“Architectures métissées et patrimoines partagés”

Présentation

Lors des deux premières décennies du XXème siècle, Rabat a été, le réceptacle et le lieu d’expérimentation privilégié d’un nouvel art urbain, mettant en rapport, dans des processus d’interaction complexes, la ville ancienne ou médina et la ville coloniale ou ville moderne, l’architecture de la tradition et l’architecture de la modernité, l’espace humanisé de l’indigène et l’espace humanisé du protecteur.

– Comment est-on passé à Rabat, en moins d’une génération, d’une ville précoloniale à l’émergence d’une capitale moderne, considérée de manière unanime comme une des grandes réussites de l’art urbain du début du siècle?

– Comment coexistent et s’articulent, se juxtaposent et se composent, s’affrontent ou s’harmonisent spatialement, en autonomie et en interdépendance, des identités urbaines nourries d’idéologies et de systèmes de références nettement différenciés?

– Comment se sont dégagés, en rupture historique avec les politiques et les modes d’urbanisation antérieurs du colonialisme français, un nouveau paysage et de nouveaux registres urbains?
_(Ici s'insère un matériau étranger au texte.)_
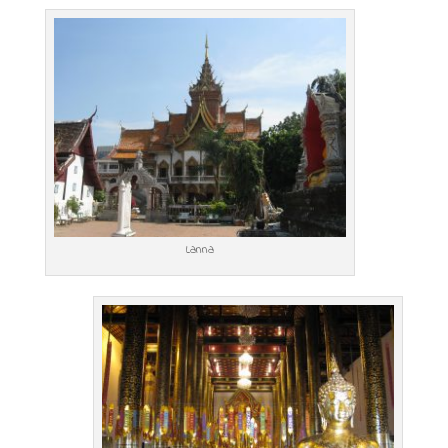
Lanna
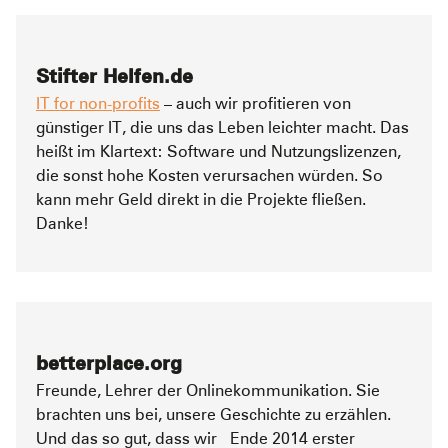
Stifter Helfen.de
IT for non-profits
– auch wir profitieren von
günstiger IT, die uns das Leben leichter macht. Das
heißt im Klartext: Software und Nutzungslizenzen,
die sonst hohe Kosten verursachen würden. So
kann mehr Geld direkt in die Projekte fließen.
Danke!
betterplace.org
Freunde, Lehrer der Onlinekommunikation. Sie
brachten uns bei, unsere Geschichte zu erzählen.
Und das so gut, dass wir Ende 2014 erster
Réalités nouvelles où s’expriment simultanément la modernité d’une architecture située et l’interprétation renouvelée d’un capital esthétique local, incorporé dans des architectures nouvelles. Architectures métissées constituant forcément, dans leur devenir historique, des patrimoines partagés.

Patrimoine partagé

C’est à travers une relecture historique du site et de la ville précoloniale, de l’évolution de la pensée du modèle colonial français, de la spécificité des acteurs, des équipes qu’ils ont constituées et des moyens qu’ils ont mis en œuvre, etc., que l’on tentera de formuler, dans cette rubrique, des réponses à ces questions. Questions qui véhiculent parfois des résonnances actuelles: telles, par exemple, la coexistence des innovations et des traditions; la préservation du patrimoine dans les nouvelles stratégies du développement, etc.

Cette rubrique est introduite par le numéro de la Collection des ″Repères de la Mémoire″ qui lui avait été consacré, puis par un tour d’horizon d’exemples significatifs de l’architecture moderne des années 1920-1930. Au moment où j’écris ces lignes, Rabat vient d’être classée sur la Liste du Patrimoine Mondial. Au-delà de classement, l’appréciation unanime du Jury : “Rabat, capitale moderne et ville historique: un patrimoine en partage” vient conforter plus de deux décennies de travail dans cette perspective. Les résultats de ces travaux, financés par la Fondation Getty et menés avec Rémi Baudoui, viendront progressivement enrichir cette rubrique.